Pour l'amour
de la langue française

Hommage à Claire-Blanche Benveniste, linguiste de l'oral

| 05 août 2020 | par Jean-Christophe Pellat

Après Nina Catach l’an passé, spécialiste de l’écrit, nous rendons hommage à Claire Blanche-Benveniste, linguiste de l’oral, disparue il y a 10 ans, le 29 avril 2010.

Claire Blanche-Benveniste (renommée CBB) a redonné ses lettres de noblesse au « français parlé », en le remettant au centre des recherches linguistiques car, même si F. de Saussure a affirmé la primauté de l’oral, dans les faits, la grammaire est restée centrée sur l’écrit pour décrire la langue. La norme a longtemps stigmatisé l’oral, dévalorisé comme un usage « relâché, fautif » du français, par opposition à l’écrit « correct ». Le terme « parlé » est ambigu, car il désigne aussi bien l’oral qu’un niveau de langue familier. En fait, l’oral fait bien partie du français tout court et il connait, comme l’écrit, des niveaux de langue différents.

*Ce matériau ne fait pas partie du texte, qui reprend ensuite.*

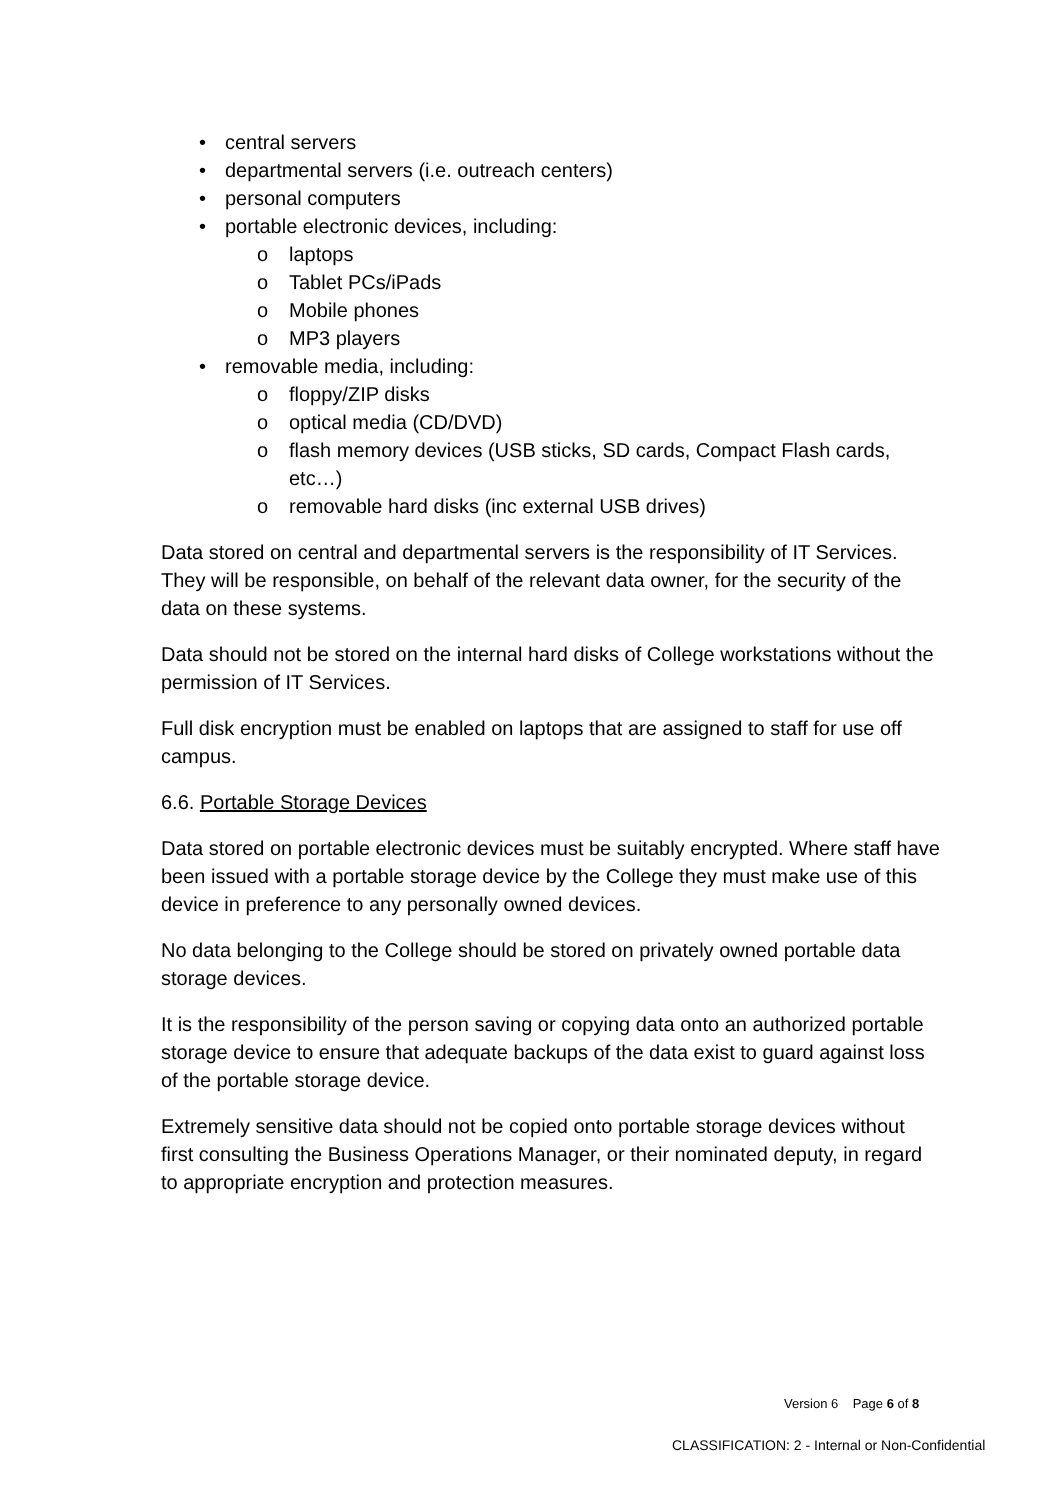• central servers
• departmental servers (i.e. outreach centers)
• personal computers
• portable electronic devices, including:
o laptops
o Tablet PCs/iPads
o Mobile phones
o MP3 players
• removable media, including:
o floppy/ZIP disks
o optical media (CD/DVD)
o flash memory devices (USB sticks, SD cards, Compact Flash cards, etc…)
o removable hard disks (inc external USB drives)
Data stored on central and departmental servers is the responsibility of IT Services. They will be responsible, on behalf of the relevant data owner, for the security of the data on these systems.
Data should not be stored on the internal hard disks of College workstations without the permission of IT Services.
Full disk encryption must be enabled on laptops that are assigned to staff for use off campus.
6.6. Portable Storage Devices
Data stored on portable electronic devices must be suitably encrypted. Where staff have been issued with a portable storage device by the College they must make use of this device in preference to any personally owned devices.
No data belonging to the College should be stored on privately owned portable data storage devices.
It is the responsibility of the person saving or copying data onto an authorized portable storage device to ensure that adequate backups of the data exist to guard against loss of the portable storage device.
Extremely sensitive data should not be copied onto portable storage devices without first consulting the Business Operations Manager, or their nominated deputy, in regard to appropriate encryption and protection measures.
Version 6 Page 6 of 8
CLASSIFICATION: 2 - Internal or Non-Confidential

À côté des usages familiers, CBB a ainsi relevé de beaux exemples de la « langue du dimanche », autrement dit d’un français oral soigné (voir le texte « Les lentilles » de Claire Blanche-Benveniste, « Choix de textes de français parlé », Champion, 2002).

CBB a fondé le GARS, « Groupe aixois de recherches en syntaxe », qui a publié jusqu’en 2003 sa revue « Recherches sur le français parlé ». Avec son équipe, elle a constitué un « corpus de référence du français parlé » (440 000 mots), en commençant par fixer des normes de transcription et d’édition. Ainsi, elle a choisi de transcrire les textes en orthographe ordinaire et de noter certaines particularités de l’oral (hésitations, pauses, ...). Ces textes oraux ont donné lieu à des analyses spécifiques des traits d’oralité, mais aussi de la syntaxe de l’oral, où la phrase n’est pas forcément une réalité immédiate. Après avoir développé « l’approche pronominale », où les pronoms sont des indicateurs de construction des verbes, CBB a élaboré une description du discours oral dans lequel, s’inspirant de l’analogie avec les mots construits, elle distingue le préfixe, le noyau et le suffixe (Voir CBB, « Approches de la langue parlée en français », Ophrys, 2000).

Grâce aux travaux de CBB et d’autres équipes, notamment de Paris III, nous avons une meilleure perception de l’oral, de son fonctionnement et de sa place dans la diversité des usages du français, dont la particularité reste le décalage important entre l’oral et l’écrit.

Jean-Christophe Pellat
Jean-Christophe Pellat est professeur émérite de linguistique française à l’Université de Strasbourg, où il a enseigné en Licence, Master et dans les préparations au CAPES et aux agrégations de Lettres. Spécialiste de grammaire et orthographe françaises (histoire, description, didactique), il est co-auteur d’un ouvrage universitaire de référence, Grammaire méthodique du français (PUF, dernière éd. 2016) et de diverses grammaires scolaires. Dans ses travaux sur la didactique de la grammaire en FLE et FLM, il s’attache à l’adaptation des notions aux différents publics concernés.